Inévitablement, on est amené à cotoyer un peu plus certains que d'autres. Ceux de son étage, ceux qui partagent la même cuisine..
en vrac, Fernando, grand métis portugais, d'un zen déconcertant, Sven, autrichien jovial aux épaules de démménageur, qui jongle entre allemand, francais et anglais comme on change de calbut', avec toujours la même aisance et sans accent.. Léa, tite allemande adorable qui parle un anglais impeccable et comprend mon français ; Xsenija, lituanienne souriante qui parle russe, anglais, lituanien, norvégien et un peu gaulois ^^; Lionel, mon voisin de palier, de Stuttgart, qui m'emmène en caisse tout les matins à la fac... (tous les autres y vont à pied, on part 15 minues après, j'boude pas mon plaisir..) etc.. etc.
Mon étage, on l'appelle the german floor. En gros à part moi y'a que des fritz. Et un autrichien, un lointain cousin donc..
Sven, Florian, Ralf, Jorgo, Lionel.. toute une clique de germains, tous très sympas.
Ah y'a bien un bulgare qui s'est intercalé, un mec hirsute qui doit avoir 26 ans alors qu'il en parait 45, dont le coiffeur est en prison (longue peine, faut croire)... avec un T-shirt Gun's & Roses, à l'ancienne. Le seul gars qui cause pas un mot d'anglais de toute la résidence.
Le 1er jour des cours de grec, l'organisatrice lance un rapide 'hmm, everybody here can speak english ?'
Le bulgare l'a regardé avec des yeux ronds, il a même pas pu lever la main ce con : il avait pas compris la question.

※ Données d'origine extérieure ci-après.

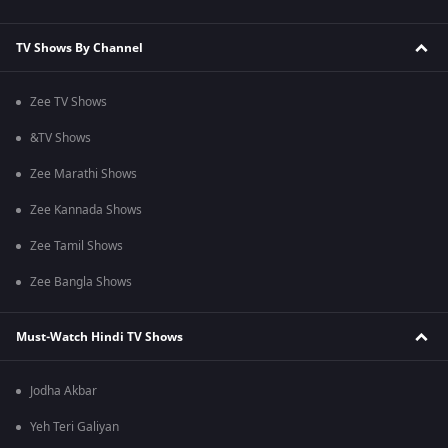
TV Shows By Channel
Zee TV Shows
&TV Shows
Zee Marathi Shows
Zee Kannada Shows
Zee Tamil Shows
Zee Bangla Shows
Must-Watch Hindi TV Shows
Jodha Akbar
Yeh Teri Galiyan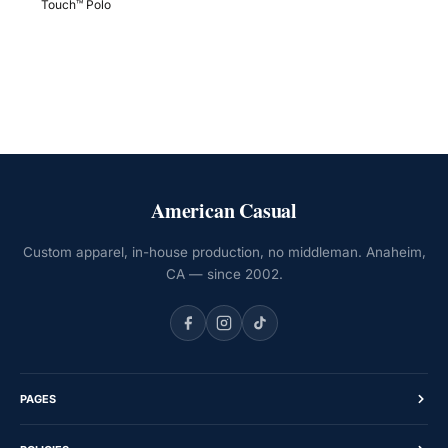
Touch™ Polo
American Casual
Custom apparel, in-house production, no middleman. Anaheim,
CA — since 2002.
PAGES
Home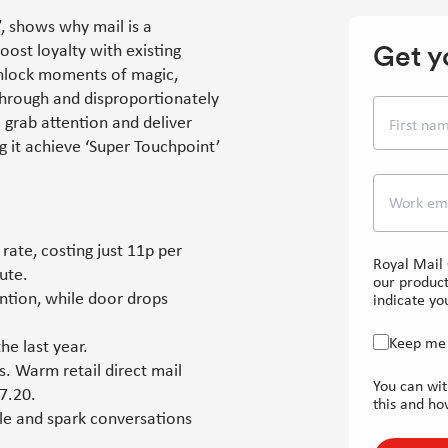
, shows why mail is a
Get y
ost loyalty with existing
unlock moments of magic,
through and disproportionately
o grab attention and deliver
First na
g it achieve ‘Super Touchpoint’
Work em
rate, costing just 11p per
Royal Mail 
ute.
our product
ntion, while door drops
indicate you
Keep me 
he last year.
s. Warm retail direct mail
You can wit
7.20.
this and ho
ple and spark conversations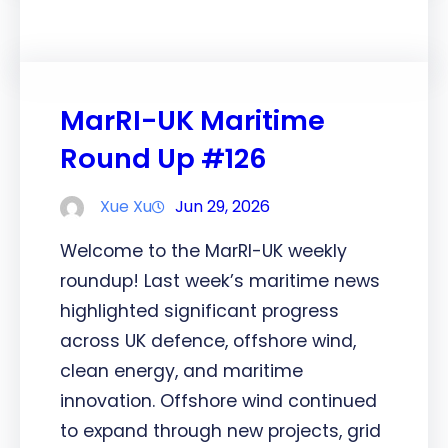
MarRI-UK Maritime
Round Up #126
Xue Xu
Jun 29, 2026
Welcome to the MarRI-UK weekly
roundup! Last week’s maritime news
highlighted significant progress
across UK defence, offshore wind,
clean energy, and maritime
innovation. Offshore wind continued
to expand through new projects, grid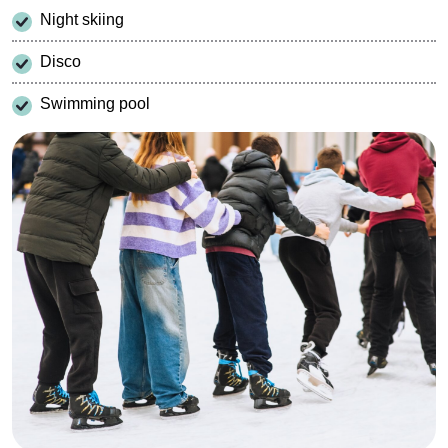
Night skiing
Disco
Swimming pool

Tout à l'heure dans le couloir, je parlais avec Océane, et là mon bulgare sort de sa chambre.
Elle lui sort un truc naze genre 'good evening' ; ben pareil, il comprend pas. Il freeze pendant 15 secondes, puis sort un son interrogateur... Bon le truc c'est que par contre, il parle grec. Alors si je lui dis kalispera (bonsoir, en grec), bé lui il se contente pas de répondre, il enchaine. Et là du coup, c'est moi qui comprend plus rien. M'enfin..
23 août 2006
Dimanche 20, Turkish party.
On avait tous filé quelques euros, les turcs sont allés faire les courses, ont passé l'apremidi à préparer leurs plats traditionnels, et on y a fait honneur le soir venu, autour d'un buffet.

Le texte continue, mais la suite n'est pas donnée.